The SABC has decided to cancel the public broadcaster's long-running weekly Special Assignment investigative magazine programme on SABC3 after 24 years, blaming low TV ratings.
The last episode is set to air on 2 August.
Special Assignment's viewership drop on SABC3 is however not unique, with the majority of SABC3's programming schedule struggling in the South African TV ratings race.
SABC3 is currently the public broadcaster’s channel with the lowest ratings among its three major TV channels.
The channel has also felt the brunt of the impact of the South African government and Sentech's switch-off of analogue TV signal transmitters in the switch to digital terrestrial television (DTT).
Special Assignment's timeslot will be filled with a shortened version of the longer SABC News (DStv 404) channel's studio-based programme, It's Topical, while SABC News and SABC3 consider the option of a new investigative magazine show for the public broadcaster.

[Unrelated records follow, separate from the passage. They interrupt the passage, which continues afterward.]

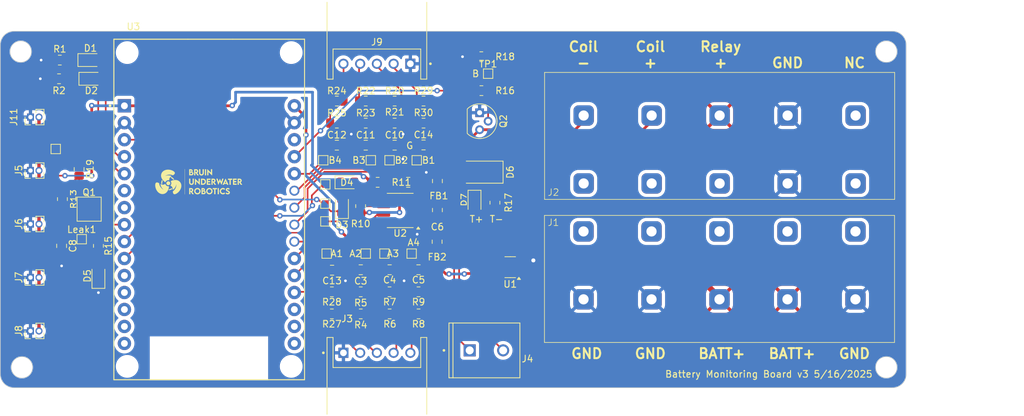
<source format=kicad_pcb>
(kicad_pcb
	(version 20241229)
	(generator "pcbnew")
	(generator_version "9.0")
	(general
		(thickness 1.6)
		(legacy_teardrops no)
	)
	(paper "A4")
	(layers
		(0 "F.Cu" signal)
		(2 "B.Cu" signal)
		(9 "F.Adhes" user "F.Adhesive")
		(11 "B.Adhes" user "B.Adhesive")
		(13 "F.Paste" user)
		(15 "B.Paste" user)
		(5 "F.SilkS" user "F.Silkscreen")
		(7 "B.SilkS" user "B.Silkscreen")
		(1 "F.Mask" user)
		(3 "B.Mask" user)
		(17 "Dwgs.User" user "User.Drawings")
		(19 "Cmts.User" user "User.Comments")
		(21 "Eco1.User" user "User.Eco1")
		(23 "Eco2.User" user "User.Eco2")
		(25 "Edge.Cuts" user)
		(27 "Margin" user)
		(31 "F.CrtYd" user "F.Courtyard")
		(29 "B.CrtYd" user "B.Courtyard")
		(35 "F.Fab" user)
		(33 "B.Fab" user)
		(39 "User.1" user)
		(41 "User.2" user)
		(43 "User.3" user)
		(45 "User.4" user)
		(47 "User.5" user)
		(49 "User.6" user)
		(51 "User.7" user)
		(53 "User.8" user)
		(55 "User.9" user)
	)
	(setup
		(stackup
			(layer "F.SilkS"
				(type "Top Silk Screen")
			)
			(layer "F.Paste"
				(type "Top Solder Paste")
			)
			(layer "F.Mask"
				(type "Top Solder Mask")
				(thickness 0.01)
			)
			(layer "F.Cu"
				(type "copper")
				(thickness 0.035)
			)
			(layer "dielectric 1"
				(type "core")
				(thickness 1.51)
				(material "FR4")
				(epsilon_r 4.5)
				(loss_tangent 0.02)
			)
			(layer "B.Cu"
				(type "copper")
				(thickness 0.035)
			)
			(layer "B.Mask"
				(type "Bottom Solder Mask")
				(thickness 0.01)
			)
			(layer "B.Paste"
				(type "Bottom Solder Paste")
			)
			(layer "B.SilkS"
				(type "Bottom Silk Screen")
			)
			(copper_finish "None")
			(dielectric_constraints no)
		)
		(pad_to_mask_clearance 0)
		(allow_soldermask_bridges_in_footprints no)
		(tenting front back)
		(aux_axis_origin 69.342 93.726)
		(grid_origin 50 50)
		(pcbplotparams
			(layerselection 0x00000000_00000000_55555555_5755f5ff)
			(plot_on_all_layers_selection 0x00000000_00000000_00000000_00000000)
			(disableapertmacros no)
			(usegerberextensions no)
			(usegerberattributes yes)
			(usegerberadvancedattributes yes)
			(creategerberjobfile yes)
			(dashed_line_dash_ratio 12.000000)
			(dashed_line_gap_ratio 3.000000)
			(svgprecision 4)
			(plotframeref no)
			(mode 1)
			(useauxorigin no)
			(hpglpennumber 1)
			(hpglpenspeed 20)
			(hpglpendiameter 15.000000)
			(pdf_front_fp_property_popups yes)
			(pdf_back_fp_property_popups yes)
			(pdf_metadata yes)
			(pdf_single_document no)
			(dxfpolygonmode yes)
			(dxfimperialunits yes)
			(dxfusepcbnewfont yes)
			(psnegative no)
			(psa4output no)
			(plot_black_and_white yes)
			(sketchpadsonfab no)
			(plotpadnumbers no)
			(hidednponfab no)
			(sketchdnponfab yes)
			(crossoutdnponfab yes)
			(subtractmaskfromsilk no)
			(outputformat 1)
			(mirror no)
			(drillshape 0)
			(scaleselection 1)
			(outputdirectory "../../../../../Downloads/")
		)
	)
	(net 0 "")
	(net 1 "GND")
	(net 2 "/leak sensor/LEAK_SIGNAL")
	(net 3 "/e-switch/MCU_OUTPUT")
	(net 4 "/temp sensor/cs")
	(net 5 "/temp sensor/so")
	(net 6 "/temp sensor/sck")
	(net 7 "+3V3")
	(net 8 "/voltage monitor/OUT1")
	(net 9 "/voltage monitor/OUT2")
	(net 10 "/voltage monitor/OUT3")
	(net 11 "/voltage monitor/OUT4")
	(net 12 "/voltage monitor2/OUT1")
	(net 13 "/voltage monitor2/OUT2")
	(net 14 "/voltage monitor2/OUT3")
	(net 15 "/voltage monitor2/OUT4")
	(net 16 "Net-(U2-T+)")
	(net 17 "Net-(U2-T-)")
	(net 18 "Net-(D1-K)")
	(net 19 "Net-(D2-K)")
	(net 20 "Net-(D4-A)")
	(net 21 "+9V")
	(net 22 "Net-(D5-A)")
	(net 23 "Net-(J4-Pin_2)")
	(net 24 "Net-(J4-Pin_1)")
	(net 25 "/voltage monitor/7V4")
	(net 26 "/voltage monitor/11V1")
	(net 27 "/voltage monitor/14V8")
	(net 28 "/leak sensor/PROBE")
	(net 29 "/voltage monitor2/7V4")
	(net 30 "/voltage monitor2/11V1")
	(net 31 "/voltage monitor2/14V8")
	(net 32 "Net-(Q2-B)")
	(net 33 "Net-(D6-A)")
	(net 34 "Net-(D7-A)")
	(net 35 "Net-(D3-A)")
	(net 36 "Net-(D1-A)")
	(net 37 "Net-(D2-A)")
	(net 38 "/voltage monitor/3V7")
	(net 39 "/voltage monitor2/3V7")
	(net 40 "+BATT")
	(net 41 "unconnected-(U1-NC-Pad3)")
	(net 42 "unconnected-(U1-~{SHDN}-Pad4)")
	(net 43 "unconnected-(U3-TX2-Pad7)")
	(net 44 "unconnected-(U3-RX2-Pad6)")
	(net 45 "unconnected-(U3-D21-Pad11)")
	(net 46 "unconnected-(U3-TX0-Pad13)")
	(net 47 "unconnected-(U3-RX0-Pad12)")
	(net 48 "unconnected-(U3-EN-Pad16)")
	(net 49 "unconnected-(U3-VP-Pad17)")
	(net 50 "unconnected-(U3-VN-Pad18)")
	(net 51 "unconnected-(U3-D23-Pad15)")
	(net 52 "unconnected-(U3-D13-Pad28)")
	(net 53 "unconnected-(U3-D22-Pad14)")
	(net 54 "Net-(Q1-G)")
	(net 55 "unconnected-(J2-Pin_1-Pad1)")
	(footprint "Capacitor_SMD:C_0805_2012Metric_Pad1.18x1.45mm_HandSolder" (layer "F.Cu") (at 131.830758 76.074396 180))
	(footprint "Library:JST_S5B-XH-A" (layer "F.Cu") (at 125.618 39.552 180))
	(footprint "Diode_SMD:D_0805_2012Metric_Pad1.15x1.40mm_HandSolder" (layer "F.Cu") (at 121.225 62.992))
	(footprint "Resistor_SMD:R_0805_2012Metric_Pad1.20x1.40mm_HandSolder" (layer "F.Cu") (at 81.118 61.002 -90))
	(footprint "Diode_SMD:D_0805_2012Metric_Pad1.15x1.40mm_HandSolder" (layer "F.Cu") (at 82.948 47.498))
	(footprint "Resistor_SMD:R_0805_2012Metric_Pad1.20x1.40mm_HandSolder" (layer "F.Cu") (at 128.27 50.831604))
	(footprint "Library:1x5 Screw, 39970-0105 MOLEX" (layer "F.Cu") (at 156.5 70.34))
	(footprint "Library:MODULE_ESP32_DEVKIT_V1" (layer "F.Cu") (at 100.584 67.056))
	(footprint "Package_SO:SOIC-8_3.9x4.9mm_P1.27mm" (layer "F.Cu") (at 129.099 67.20325 180))
	(footprint "Capacitor_SMD:C_0805_2012Metric_Pad1.18x1.45mm_HandSolder" (layer "F.Cu") (at 123.952 57.435604 180))
	(footprint "Capacitor_SMD:C_0805_2012Metric_Pad1.18x1.45mm_HandSolder" (layer "F.Cu") (at 119.634 57.435604))
	(footprint "PCM_Package_TO_SOT_SMD_AKL:SOT-23" (layer "F.Cu") (at 82.618 67.002))
	(footprint "Resistor_SMD:R_0805_2012Metric_Pad1.20x1.40mm_HandSolder" (layer "F.Cu") (at 123.206 79.376396 180))
	(footprint "Resistor_SMD:R_0805_2012Metric_Pad1.20x1.40mm_HandSolder" (layer "F.Cu") (at 118.888 79.376396))
	(footprint "Resistor_SMD:R_0805_2012Metric_Pad1.20x1.40mm_HandSolder" (layer "F.Cu") (at 125.73 62.992))
	(footprint "Diode_SMD:D_0805_2012Metric_Pad1.15x1.40mm_HandSolder" (layer "F.Cu") (at 82.795 44.704))
	(footprint "Resistor_SMD:R_0805_2012Metric_Pad1.20x1.40mm_HandSolder" (layer "F.Cu") (at 84 72.5 90))
	(footprint "Resistor_SMD:R_0805_2012Metric_Pad1.20x1.40mm_HandSolder" (layer "F.Cu") (at 132.588 54.133604 180))
	(footprint "Resistor_SMD:R_0805_2012Metric_Pad1.20x1.40mm_HandSolder" (layer "F.Cu") (at 128.27 54.133604))
	(footprint "TestPoint:TestPoint_Pad_1.0x1.0mm" (layer "F.Cu") (at 118.11 73.66 90))
	(footprint "Diode_SMD:D_SMA" (layer "F.Cu") (at 140.97 61.468 180))
	(footprint "TestPoint:TestPoint_Pad_1.0x1.0mm" (layer "F.Cu") (at 127.508 59.69 90))
	(footprint "Capacitor_SMD:C_0805_2012Metric_Pad1.18x1.45mm_HandSolder" (layer "F.Cu") (at 128.27 57.435604))
	(footprint "Library:1x5 Screw, 39970-0105 MOLEX" (layer "F.Cu") (at 197.16 63.16 180))
	(footprint "Resistor_SMD:R_0805_2012Metric_Pad1.20x1.40mm_HandSolder" (layer "F.Cu") (at 127.508 79.376396))
	(footprint "Resistor_SMD:R_0805_2012Metric_Pad1.20x1.40mm_HandSolder" (layer "F.Cu") (at 118.888 82.678396))
	(footprint "TestPoint:TestPoint_Pad_1.0x1.0mm" (layer "F.Cu") (at 117.918 68.834 180))
	(footprint "TestPoint:TestPoint_Pad_1.0x1.0mm" (layer "F.Cu") (at 131.572 59.69 90))
	(footprint "TestPoint:TestPoint_Pad_1.0x1.0mm" (layer "F.Cu") (at 117.602 59.69 90))
	(footprint "Resistor_SMD:R_0805_2012Metric_Pad1.20x1.40mm_HandSolder" (layer "F.Cu") (at 141.224 44.196 180))
	(footprint "Resistor_SMD:R_0805_2012Metric_Pad1.20x1.40mm_HandSolder" (layer "F.Cu") (at 127.524 82.678396))
	(footprint "Capacitor_SMD:C_0805_2012Metric_Pad1.18x1.45mm_HandSolder" (layer "F.Cu") (at 127.524 76.074396))
	(footprint "Capacitor_SMD:C_0805_2012Metric_Pad1.18x1.45mm_HandSolder" (layer "F.Cu") (at 134.66 67.14175 -90))
	(footprint "Resistor_SMD:R_0805_2012Metric_Pad1.20x1.40mm_HandSolder" (layer "F.Cu") (at 119.634 54.133604 180))
	(footprint "Capacitor_SMD:C_0805_2012Metric_Pad1.18x1.45mm_HandSolder" (layer "F.Cu") (at 123.206 76.074396 180))
	(footprint "Library:TE_282836-2" (layer "F.Cu") (at 141.986 88.138))
	(footprint "Resistor_SMD:R_0805_2012Metric_Pad1.20x1.40mm_HandSolder" (layer "F.Cu") (at 131.842 79.376396))
	(footprint "Capacitor_SMD:C_0805_2012Metric_Pad1.18x1.45mm_HandSolder"
		(layer "F.Cu")
		(uuid "748e29af-14c7-4066-affa-480e2ce0d320")
		(at 78.5 72.5 -90)
		(descr "Capacitor SMD 0805 (2012 Metric), square (rectangular) end terminal, IPC-7351 nominal with elongated pad for handsoldering. (Body size source: IPC-SM-782 page 76, https://www.pcb-3d.com/wordpress/wp-content/uploads/ipc-sm-782a_amendment_1_and_2.pdf, https://docs.google.com/spreadsheets/d/1BsfQQcO9C6DZCsRaXUlFlo91Tg2WpOkGARC1WS5S8t0/edit?usp=sharing), generated with kicad-footprint-generator")
		(tags "capacitor handsolder")
		(property "Reference" "C8"
			(at 0 -1.68 90)
			(layer "F.SilkS")
			(uuid "cc355046-54bd-41e6-a5d0-89bbb707aee4")
			(effects
				(font
					(size 1 1)
					(thickness 0.15)
				)
			)
		)
		(property "Value" "10u"
			(at 0 1.68 90)
			(layer "F.Fab")
			(uuid "90b961da-0912-476b-8d38-7ae464cccddd")
			(effects
				(font
					(size 1 1)
					(thickness 0.15)
				)
			)
		)
		(property "Datasheet" ""
			(at 0 0 90)
			(layer "F.Fab")
			(hide yes)
			(uuid "55f5eccb-f957-4b57-80cf-22d5ab9dc5f6")
			(effects
				(font
					(size 1.27 1.27)
					(thickness 0.15)
				)
			)
		)
		(property "Description" "Unpolarized capacitor, small symbol"
			(at 0 0 90)
			(layer "F.Fab")
			(hide yes)
			(uuid "6f2276c6-6044-4e2d-a479-d5a0c99fa4b6")
			(effects
				(font
					(size 1.27 1.27)
					(thickness 0.15)
				)
			)
		)
		(property ki_fp_filters "C_*")
		(path "/5ec2dbdf-a276-4d4c-99fc-008475c1e770/9e08e52b-2aa7-4017-ada2-1611d8ad37f6")
		(sheetname "/temp sensor/")
		(sheetfile "temp sensor.kicad_sch")
		(attr smd)
		(fp_line
			(start -0.261252 0.735)
			(end 0.261252 0.735)
			(stroke
				(width 0.12)
				(type solid)
			)
			(layer "F.SilkS")
			(uuid "e58f3d91-d462-42d2-a80b-b25eebdf3675")
		)
		(fp_line
			(start -0.261252 -0.735)
			(end 0.261252 -0.735)
			(stroke
				(width 0.12)
				(type solid)
			)
			(layer "F.SilkS")
			(uuid "ff8fc58a-bc58-475f-b2e3-b313682df2a3")
		)
		(fp_line
			(start -1.88 0.98)
			(end -1.88 -0.98)
			(stroke
				(width 0.05)
				(type solid)
			)
			(layer "F.CrtYd")
			(uuid "877bea16-a57f-43c2-a43e-6cb1e1ab40fd")
		)
		(fp_line
			(start 1.88 0.98)
			(end -1.88 0.98)
			(stroke
				(width 0.05)
				(type solid)
			)
			(layer "F.CrtYd")
			(uuid "c244ff67-2dc5-4ff6-9e01-f2ee59baad89")
		)
		(fp_line
			(start -1.88 -0.98)
			(end 1.88 -0.98)
			(stroke
				(width 0.05)
				(type solid)
			)
			(layer "F.CrtYd")
			(uuid "30b05a29-546e-402c-8e22-618e4f097dbd")
		)
		(fp_line
			(start 1.88 -0.98)
			(end 1.88 0.98)
			(stroke
				(width 0.05)
				(type solid)
			)
			(layer "F.CrtYd")
			(uuid "7e214ef8-fc20-4951-815f-96e54c21c754")
		)
		(fp_line
			(start -1 0.625)
			(end -1 -0.625)
			(stroke
				(width 0.1)
				(type solid)
			)
			(layer "F.Fab")
			(uuid "cd0ad2e9-35d1-4796-a2a1-fc8ce8166299")
		)
		(fp_line
			(start 1 0.625)
			(end -1 0.625)
			(stroke
				(width 0.1)
				(type solid)
			)
			(layer "F.Fab")
			(uuid "7ad52a5d-2592-41f9-8d5f-bb8c2abfd1e9")
		)
		(fp_line
			(start -1 -0.625)
			(end 1 -0.625)
			(stroke
				(width 0.1)
				(type solid)
			)
			(layer "F.Fab")
			(uuid "d6ccae4d-2003-42b0-817a-43562c647669")
		)
		(fp_line
			(start 1 -0.625)
			(end 1 0.625)
			(stroke
				(width 0.1)
				(type solid)
			)
			(layer "F.Fab")
			(uuid "52eb9c49-092f-4d7b-8076-03dece115433")
		)
		(fp_text user "${REFERENCE}"
			(at 0 0 90)
			(layer "F.Fab")
			(uuid "020f5ba8-f351-44d5-800f-d8f6d17fd7ae")
			(effects
				(font
					(size 0.5 0.5)
					(thickness 0.08)
				)
			)
		)
		(pad "1" smd roundrect
			(at -1.03
... [472321 chars truncated]
</source>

Special Assignment, which first aired in August 1998, has been competing over decades in the investigative television journalism space with e.tv's 3rd Degree hosted by Debora Patta and later Checkpoint with Nkepile Mabuse, as well as Devi fronted by Devi Sankaree Govender also on e.tv and eNCA (DStv 403); and the long-running Carte Blanche on M-Net (DStv 101) from Combined Artistic Productions.
The SABC used the chaotic and disorganised behind-the-scenes drama surrounding the broadcast of an episode of Special Assignment on 14 September 2021 about the towtruck-industry which should still have been held back by the broadcaster following a court interdict, as evidence to get rid of the former SABC News boss Phathiswa Magopeni, arguing that she was responsible for not preventing the episode from being aired and negligent.
Special Assignment executive producer Busisiwe Ntuli who testified in Phathiswa Magopeni's disciplinary hearing, supported her, saying the mistake of airing the episode was not the news division or Special Assignment's fault but due to an issue with the original and replacement programme codes being similar which is the responsibility of the SABC's video entertainment department.
Phathiswa Magopeni said that the SABC used the Special Assignment issue to "hound" her out of the public broadcaster.
About Special Assignment's abrupt cancellation, Moshoeshoe Monare, SABC News boss, told staff in a letter that the show is now getting axed because Special Assignment "has lost its mojo and signature influence, with the consequential effects being loss of audience".
Ndindi Cola, SABC spokesperson, didn't respond to a media query made last week about the canning of Special Assignment and questions around it, including what will be happening to staff who have been working on the show.